**PROVIDED PASSAGE:**
True, my degree in itself doesn't contribute to value.

However there is no way that my professional time is worth only 1/300th of the CEO's time. If anything, the company is bleeding money *out* through that guy (taking home ridiculous pay)... there is no way that I believe that a CEO taking home that much money is adding to shareholder value. Just like the banks and financial companies that paid out millions in executive compensation _while the companies themselves collapsed_. How do you pay a CEO something like 200x to 600x other workers salaries, when the guy is running the company into the ground??

*That's* the problem with corporate America (and Canada). These people at the top aren't worth their wages, but we (as society) allow them to steal from everyone else's wage... even lay off everyone else... while they boost their own personal pay.


----------



## fraser

Executive compensation is, and should be, determined by shareholders/owners.

What an employer pays an employee in the private sector is a issue for the private sector.


----------



## james4beach

fraser, when you say that it makes it sound like mom & pop investors at home can voice their interests in the corporate world.

That's not the case. Mutual funds and ETFs have enormous power and are the dominant shareholders. They make the decisions -- not small investors. This is a world of financially trained MBAs making decisions on the pay levels of other financially trained MBAs. Guess their bias... of course they're going to be supportive of high MBA compensation. They're all friends!

So when I see the high executive compensation, I see it as a result of insider connections and a club controlled by like minded people, not natural market forces or the will of real investors.


----------



## HaroldCrump

This whole tax payer funded public pensions thing has gotten completely out of control.
Not so much the CPP (yet), but all the layers upon layers of tax payer funded public sector pension plans.

What started out as nice little incentives to improve retention and motivation in the public service 40 - 50 years ago has become a Frankenstein monster.
It has now become _the_ central issue at many levels.
When there can be strikes and work stoppages about this issue, you can tell that this has become too big and gotten out of hand.

How can voters complain about govt. spending, deficits, and cuts to services without realizing where the majority of the spending is going, why there is a deficit, and why services have to be cut (vs. cutting the _cost_ of same services).


----------



## gimme_divies

HaroldCrump said:


> This whole tax payer funded public pensions thing has gotten completely out of control.
> Not so much the CPP (yet), but all the layers upon layers of tax payer funded public sector pension plans.
> 
> What started out as nice little incentives to improve retention and motivation in the public service 40 - 50 years ago has become a Frankenstein monster.
> It has now become _the_ central issue at many levels.
> When there can be strikes and work stoppages about this issue, you can tell that this has become too big and gotten out of hand.
> 
> How can voters complain about govt. spending, deficits, and cuts to services without realizing where the majority of the spending is going, why there is a deficit, and why services have to be cut (vs. cutting the _cost_ of same services).

**TASK STATEMENT:** For each statement, say yes or no according to whether it agrees with the forum thread on executive pay, and quote the words from the thread that decide it. 1. fraser holds that shareholders or owners should determine executive compensation. 2. james4beach says small investors are the ones who make the decisions. 3. HaroldCrump says the CPP has already gotten completely out of control. Draw only on the forum thread on executive pay for what follows.

**DATA LINES:**
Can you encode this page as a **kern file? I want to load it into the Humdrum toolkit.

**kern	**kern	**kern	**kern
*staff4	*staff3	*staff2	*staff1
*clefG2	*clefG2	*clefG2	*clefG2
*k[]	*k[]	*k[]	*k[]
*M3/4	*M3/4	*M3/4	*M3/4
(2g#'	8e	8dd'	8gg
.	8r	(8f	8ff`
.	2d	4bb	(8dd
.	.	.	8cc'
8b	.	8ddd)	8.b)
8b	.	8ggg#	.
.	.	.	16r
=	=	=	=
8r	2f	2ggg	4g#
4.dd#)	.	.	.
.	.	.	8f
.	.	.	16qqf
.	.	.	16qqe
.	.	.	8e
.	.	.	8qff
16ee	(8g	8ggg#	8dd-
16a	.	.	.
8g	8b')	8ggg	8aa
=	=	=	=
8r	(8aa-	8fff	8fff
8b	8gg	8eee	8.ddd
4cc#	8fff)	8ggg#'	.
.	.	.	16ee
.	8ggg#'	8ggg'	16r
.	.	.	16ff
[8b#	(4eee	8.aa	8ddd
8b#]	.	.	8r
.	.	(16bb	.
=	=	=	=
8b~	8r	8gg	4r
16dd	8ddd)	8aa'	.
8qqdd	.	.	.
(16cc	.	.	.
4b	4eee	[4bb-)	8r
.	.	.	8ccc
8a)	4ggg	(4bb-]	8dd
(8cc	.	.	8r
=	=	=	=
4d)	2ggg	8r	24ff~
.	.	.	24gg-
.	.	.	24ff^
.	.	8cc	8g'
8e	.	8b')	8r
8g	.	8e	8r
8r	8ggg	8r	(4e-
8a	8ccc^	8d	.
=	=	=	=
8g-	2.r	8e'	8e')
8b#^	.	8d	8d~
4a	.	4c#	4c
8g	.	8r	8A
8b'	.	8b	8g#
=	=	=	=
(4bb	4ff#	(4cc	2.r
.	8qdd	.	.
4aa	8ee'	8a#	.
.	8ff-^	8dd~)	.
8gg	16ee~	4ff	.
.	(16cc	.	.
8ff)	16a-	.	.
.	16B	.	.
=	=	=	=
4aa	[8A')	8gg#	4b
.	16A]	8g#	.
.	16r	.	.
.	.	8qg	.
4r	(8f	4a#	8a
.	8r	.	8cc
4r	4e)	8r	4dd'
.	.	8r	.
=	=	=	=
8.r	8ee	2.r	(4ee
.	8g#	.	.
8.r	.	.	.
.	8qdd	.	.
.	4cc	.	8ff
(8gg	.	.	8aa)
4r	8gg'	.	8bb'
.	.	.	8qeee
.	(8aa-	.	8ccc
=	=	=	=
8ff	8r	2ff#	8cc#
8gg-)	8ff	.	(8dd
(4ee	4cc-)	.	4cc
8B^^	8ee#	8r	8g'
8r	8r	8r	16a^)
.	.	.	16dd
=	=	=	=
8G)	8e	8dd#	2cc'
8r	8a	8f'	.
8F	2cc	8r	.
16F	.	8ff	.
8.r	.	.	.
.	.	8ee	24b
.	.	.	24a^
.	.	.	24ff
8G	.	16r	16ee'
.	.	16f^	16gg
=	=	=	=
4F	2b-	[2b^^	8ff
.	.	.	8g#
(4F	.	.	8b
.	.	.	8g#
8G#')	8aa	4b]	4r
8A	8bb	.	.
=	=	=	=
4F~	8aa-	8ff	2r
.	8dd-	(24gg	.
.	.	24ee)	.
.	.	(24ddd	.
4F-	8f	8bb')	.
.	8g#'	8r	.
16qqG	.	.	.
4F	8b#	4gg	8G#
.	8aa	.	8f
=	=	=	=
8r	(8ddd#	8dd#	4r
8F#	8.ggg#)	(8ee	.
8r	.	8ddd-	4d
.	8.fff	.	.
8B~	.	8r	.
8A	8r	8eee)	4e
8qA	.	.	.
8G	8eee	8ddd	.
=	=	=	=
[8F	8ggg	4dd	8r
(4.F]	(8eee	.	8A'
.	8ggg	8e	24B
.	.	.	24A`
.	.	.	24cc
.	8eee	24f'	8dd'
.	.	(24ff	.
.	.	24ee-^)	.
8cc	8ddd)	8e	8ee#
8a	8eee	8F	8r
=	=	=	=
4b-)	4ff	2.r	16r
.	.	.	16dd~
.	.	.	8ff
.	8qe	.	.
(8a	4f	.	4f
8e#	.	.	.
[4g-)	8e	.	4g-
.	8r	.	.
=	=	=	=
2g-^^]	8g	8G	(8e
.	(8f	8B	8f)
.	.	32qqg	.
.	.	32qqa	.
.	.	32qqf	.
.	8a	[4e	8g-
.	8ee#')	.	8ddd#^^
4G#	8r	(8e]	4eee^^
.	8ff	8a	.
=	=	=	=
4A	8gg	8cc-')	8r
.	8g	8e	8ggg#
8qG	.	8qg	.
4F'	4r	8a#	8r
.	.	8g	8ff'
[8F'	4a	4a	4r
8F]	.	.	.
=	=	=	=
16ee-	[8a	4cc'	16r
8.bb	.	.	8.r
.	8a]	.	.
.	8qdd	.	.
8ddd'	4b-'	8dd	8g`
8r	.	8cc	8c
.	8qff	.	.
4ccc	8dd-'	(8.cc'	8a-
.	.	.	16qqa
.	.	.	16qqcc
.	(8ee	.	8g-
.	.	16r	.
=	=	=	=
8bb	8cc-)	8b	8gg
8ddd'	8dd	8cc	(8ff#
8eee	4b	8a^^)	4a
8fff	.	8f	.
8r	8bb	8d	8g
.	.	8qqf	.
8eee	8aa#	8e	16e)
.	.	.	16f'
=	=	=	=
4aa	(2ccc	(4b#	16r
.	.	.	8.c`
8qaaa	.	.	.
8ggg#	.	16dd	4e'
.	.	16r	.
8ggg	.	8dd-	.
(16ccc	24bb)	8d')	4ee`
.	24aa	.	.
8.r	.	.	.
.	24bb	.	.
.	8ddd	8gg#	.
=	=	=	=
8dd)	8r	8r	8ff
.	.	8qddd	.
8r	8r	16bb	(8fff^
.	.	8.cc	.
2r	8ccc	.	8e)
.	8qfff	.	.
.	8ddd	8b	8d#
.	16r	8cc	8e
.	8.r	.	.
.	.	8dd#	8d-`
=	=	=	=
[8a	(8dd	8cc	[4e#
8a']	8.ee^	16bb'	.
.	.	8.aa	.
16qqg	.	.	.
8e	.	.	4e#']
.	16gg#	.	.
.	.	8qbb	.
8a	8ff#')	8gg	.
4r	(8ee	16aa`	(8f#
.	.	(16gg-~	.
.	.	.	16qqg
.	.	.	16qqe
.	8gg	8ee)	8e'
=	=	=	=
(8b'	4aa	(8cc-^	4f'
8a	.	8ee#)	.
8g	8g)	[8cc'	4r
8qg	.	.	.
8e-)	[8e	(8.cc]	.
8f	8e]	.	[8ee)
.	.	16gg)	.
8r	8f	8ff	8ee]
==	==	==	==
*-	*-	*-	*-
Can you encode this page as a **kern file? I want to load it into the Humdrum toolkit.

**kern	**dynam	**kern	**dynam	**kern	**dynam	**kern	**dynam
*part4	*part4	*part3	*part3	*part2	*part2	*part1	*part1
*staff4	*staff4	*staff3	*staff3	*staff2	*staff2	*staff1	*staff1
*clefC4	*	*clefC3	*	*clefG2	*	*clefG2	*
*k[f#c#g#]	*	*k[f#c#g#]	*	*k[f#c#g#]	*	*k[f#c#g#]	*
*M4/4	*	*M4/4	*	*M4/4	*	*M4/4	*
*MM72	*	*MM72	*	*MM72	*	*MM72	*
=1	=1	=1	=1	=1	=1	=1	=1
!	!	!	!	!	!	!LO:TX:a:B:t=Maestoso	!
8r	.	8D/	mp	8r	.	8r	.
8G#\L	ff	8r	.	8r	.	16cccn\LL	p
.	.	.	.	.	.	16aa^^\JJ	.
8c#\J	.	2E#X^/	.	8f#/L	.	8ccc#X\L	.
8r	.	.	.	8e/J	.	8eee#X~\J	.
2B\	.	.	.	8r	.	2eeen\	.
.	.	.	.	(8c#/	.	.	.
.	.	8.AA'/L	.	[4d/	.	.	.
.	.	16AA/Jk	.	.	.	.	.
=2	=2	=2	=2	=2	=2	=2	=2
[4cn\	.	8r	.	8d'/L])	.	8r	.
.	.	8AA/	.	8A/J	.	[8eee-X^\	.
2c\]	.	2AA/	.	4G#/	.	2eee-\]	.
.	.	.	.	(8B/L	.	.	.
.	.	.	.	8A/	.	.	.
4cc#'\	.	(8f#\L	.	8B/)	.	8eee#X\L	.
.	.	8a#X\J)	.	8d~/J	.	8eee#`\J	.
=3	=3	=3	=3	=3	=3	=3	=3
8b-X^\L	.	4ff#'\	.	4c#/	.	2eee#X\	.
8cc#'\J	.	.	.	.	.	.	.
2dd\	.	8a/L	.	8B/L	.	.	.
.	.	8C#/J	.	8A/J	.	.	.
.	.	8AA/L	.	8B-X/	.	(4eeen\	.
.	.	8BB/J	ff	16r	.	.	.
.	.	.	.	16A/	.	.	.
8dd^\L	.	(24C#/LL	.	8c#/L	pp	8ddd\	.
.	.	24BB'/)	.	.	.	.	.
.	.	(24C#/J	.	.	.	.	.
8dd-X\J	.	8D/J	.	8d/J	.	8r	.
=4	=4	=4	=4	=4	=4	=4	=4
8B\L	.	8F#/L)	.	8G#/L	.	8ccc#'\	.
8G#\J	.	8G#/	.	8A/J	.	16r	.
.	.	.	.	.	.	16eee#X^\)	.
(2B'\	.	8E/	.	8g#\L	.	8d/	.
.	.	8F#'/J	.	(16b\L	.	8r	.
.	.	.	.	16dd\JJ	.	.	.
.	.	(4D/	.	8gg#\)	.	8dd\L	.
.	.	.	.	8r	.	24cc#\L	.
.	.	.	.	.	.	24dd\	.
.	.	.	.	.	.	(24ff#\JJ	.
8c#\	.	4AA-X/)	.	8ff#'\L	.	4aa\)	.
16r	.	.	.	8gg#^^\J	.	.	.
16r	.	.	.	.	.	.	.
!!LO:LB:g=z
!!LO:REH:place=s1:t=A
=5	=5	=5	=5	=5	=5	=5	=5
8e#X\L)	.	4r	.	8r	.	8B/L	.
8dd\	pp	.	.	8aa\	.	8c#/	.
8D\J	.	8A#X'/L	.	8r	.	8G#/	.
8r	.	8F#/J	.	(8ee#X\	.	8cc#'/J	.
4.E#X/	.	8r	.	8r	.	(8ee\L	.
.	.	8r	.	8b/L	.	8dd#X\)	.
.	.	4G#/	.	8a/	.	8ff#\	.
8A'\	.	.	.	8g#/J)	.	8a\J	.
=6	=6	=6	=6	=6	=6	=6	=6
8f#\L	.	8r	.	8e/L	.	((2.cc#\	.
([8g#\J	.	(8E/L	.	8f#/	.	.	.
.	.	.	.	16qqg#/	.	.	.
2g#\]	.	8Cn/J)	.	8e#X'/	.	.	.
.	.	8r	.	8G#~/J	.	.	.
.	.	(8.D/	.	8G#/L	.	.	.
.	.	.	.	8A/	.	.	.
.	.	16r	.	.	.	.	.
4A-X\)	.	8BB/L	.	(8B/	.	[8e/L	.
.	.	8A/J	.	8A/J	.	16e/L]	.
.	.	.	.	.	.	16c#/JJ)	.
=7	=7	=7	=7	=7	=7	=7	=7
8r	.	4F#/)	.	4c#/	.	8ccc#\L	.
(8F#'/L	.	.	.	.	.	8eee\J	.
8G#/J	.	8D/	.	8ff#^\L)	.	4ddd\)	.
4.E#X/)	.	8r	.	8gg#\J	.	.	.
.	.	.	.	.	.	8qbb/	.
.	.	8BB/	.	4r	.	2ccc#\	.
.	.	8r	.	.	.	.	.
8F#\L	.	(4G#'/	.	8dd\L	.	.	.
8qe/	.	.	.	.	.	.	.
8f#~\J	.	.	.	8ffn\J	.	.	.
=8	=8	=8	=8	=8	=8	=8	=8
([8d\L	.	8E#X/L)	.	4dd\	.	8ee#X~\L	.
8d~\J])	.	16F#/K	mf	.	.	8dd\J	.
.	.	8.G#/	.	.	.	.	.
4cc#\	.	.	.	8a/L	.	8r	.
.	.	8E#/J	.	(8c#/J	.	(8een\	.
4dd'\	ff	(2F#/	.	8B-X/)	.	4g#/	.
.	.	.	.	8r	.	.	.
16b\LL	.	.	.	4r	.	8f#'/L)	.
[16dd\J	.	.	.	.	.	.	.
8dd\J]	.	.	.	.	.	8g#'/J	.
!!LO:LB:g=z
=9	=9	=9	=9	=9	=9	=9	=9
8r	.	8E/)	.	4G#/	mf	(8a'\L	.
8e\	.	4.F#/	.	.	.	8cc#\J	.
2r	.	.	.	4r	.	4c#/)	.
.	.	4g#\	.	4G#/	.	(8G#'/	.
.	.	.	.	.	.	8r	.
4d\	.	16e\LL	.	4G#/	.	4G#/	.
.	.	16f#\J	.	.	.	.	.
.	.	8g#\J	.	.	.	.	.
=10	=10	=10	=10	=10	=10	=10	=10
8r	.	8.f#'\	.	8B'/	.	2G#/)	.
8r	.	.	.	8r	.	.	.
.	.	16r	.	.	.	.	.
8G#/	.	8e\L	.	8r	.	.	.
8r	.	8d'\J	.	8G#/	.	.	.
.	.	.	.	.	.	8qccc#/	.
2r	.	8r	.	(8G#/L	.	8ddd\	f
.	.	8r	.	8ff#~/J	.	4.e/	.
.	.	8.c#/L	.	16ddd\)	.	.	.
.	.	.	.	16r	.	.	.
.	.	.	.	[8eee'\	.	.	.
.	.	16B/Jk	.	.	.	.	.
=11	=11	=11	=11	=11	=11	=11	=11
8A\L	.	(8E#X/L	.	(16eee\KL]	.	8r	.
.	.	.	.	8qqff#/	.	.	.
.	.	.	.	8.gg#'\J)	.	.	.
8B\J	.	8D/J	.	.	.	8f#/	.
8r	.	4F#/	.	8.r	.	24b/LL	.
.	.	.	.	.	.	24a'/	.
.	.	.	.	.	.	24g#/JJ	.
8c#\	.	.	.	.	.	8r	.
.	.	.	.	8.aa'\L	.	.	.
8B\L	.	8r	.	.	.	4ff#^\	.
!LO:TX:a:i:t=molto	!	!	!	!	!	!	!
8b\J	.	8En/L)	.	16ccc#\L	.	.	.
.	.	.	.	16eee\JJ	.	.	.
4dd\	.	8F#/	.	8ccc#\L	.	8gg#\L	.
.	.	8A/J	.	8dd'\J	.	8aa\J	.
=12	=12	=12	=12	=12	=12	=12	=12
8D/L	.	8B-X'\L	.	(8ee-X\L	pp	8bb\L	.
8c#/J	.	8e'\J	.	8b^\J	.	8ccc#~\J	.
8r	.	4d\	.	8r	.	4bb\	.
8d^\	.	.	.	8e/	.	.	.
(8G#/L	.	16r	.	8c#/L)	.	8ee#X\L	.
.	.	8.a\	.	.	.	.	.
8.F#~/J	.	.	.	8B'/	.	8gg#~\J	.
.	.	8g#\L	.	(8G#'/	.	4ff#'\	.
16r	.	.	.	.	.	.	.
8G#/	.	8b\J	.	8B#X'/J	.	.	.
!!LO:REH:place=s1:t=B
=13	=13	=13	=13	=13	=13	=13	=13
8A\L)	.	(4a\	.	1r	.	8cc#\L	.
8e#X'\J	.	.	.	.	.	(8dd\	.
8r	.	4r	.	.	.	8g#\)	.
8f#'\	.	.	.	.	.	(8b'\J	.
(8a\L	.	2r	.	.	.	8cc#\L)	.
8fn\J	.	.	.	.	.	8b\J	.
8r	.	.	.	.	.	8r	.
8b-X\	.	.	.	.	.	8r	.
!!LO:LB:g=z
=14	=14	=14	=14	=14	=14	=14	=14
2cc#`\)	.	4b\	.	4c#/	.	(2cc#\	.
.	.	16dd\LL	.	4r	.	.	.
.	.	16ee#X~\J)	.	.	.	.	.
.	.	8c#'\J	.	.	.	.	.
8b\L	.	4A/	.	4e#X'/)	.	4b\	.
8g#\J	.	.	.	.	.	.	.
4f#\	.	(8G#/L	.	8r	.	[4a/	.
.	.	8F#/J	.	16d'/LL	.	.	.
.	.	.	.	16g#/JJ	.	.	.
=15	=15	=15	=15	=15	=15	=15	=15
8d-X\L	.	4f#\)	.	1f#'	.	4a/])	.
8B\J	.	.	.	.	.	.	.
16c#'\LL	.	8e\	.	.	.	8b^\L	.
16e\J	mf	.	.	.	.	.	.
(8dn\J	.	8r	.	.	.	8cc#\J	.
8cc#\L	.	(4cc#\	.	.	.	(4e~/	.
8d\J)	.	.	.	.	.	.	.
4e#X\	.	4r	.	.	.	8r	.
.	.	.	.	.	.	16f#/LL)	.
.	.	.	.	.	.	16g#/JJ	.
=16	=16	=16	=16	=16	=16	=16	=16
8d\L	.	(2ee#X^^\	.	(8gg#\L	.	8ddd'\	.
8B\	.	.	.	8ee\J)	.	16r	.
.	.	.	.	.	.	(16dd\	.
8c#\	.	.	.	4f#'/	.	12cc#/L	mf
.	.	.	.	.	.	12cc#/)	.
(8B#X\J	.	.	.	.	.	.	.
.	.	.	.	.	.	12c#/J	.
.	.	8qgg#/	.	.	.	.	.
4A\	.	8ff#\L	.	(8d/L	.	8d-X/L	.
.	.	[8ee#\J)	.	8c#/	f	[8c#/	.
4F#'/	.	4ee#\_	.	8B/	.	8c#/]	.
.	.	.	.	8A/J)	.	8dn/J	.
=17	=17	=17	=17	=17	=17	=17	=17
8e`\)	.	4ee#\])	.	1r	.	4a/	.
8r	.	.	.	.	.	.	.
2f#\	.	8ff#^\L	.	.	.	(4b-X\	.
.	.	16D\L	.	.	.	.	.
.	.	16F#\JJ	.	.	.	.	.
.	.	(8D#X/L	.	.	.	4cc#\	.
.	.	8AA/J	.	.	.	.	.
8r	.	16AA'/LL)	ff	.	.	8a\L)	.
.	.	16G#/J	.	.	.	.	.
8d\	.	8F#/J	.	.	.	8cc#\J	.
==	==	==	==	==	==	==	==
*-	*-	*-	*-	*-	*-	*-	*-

**COMPLETE RESPONSE:**
1. Yes: "Executive compensation is, and should be, determined by shareholders/owners."
2. No: "They make the decisions -- not small investors."
3. No: "Not so much the CPP (yet)"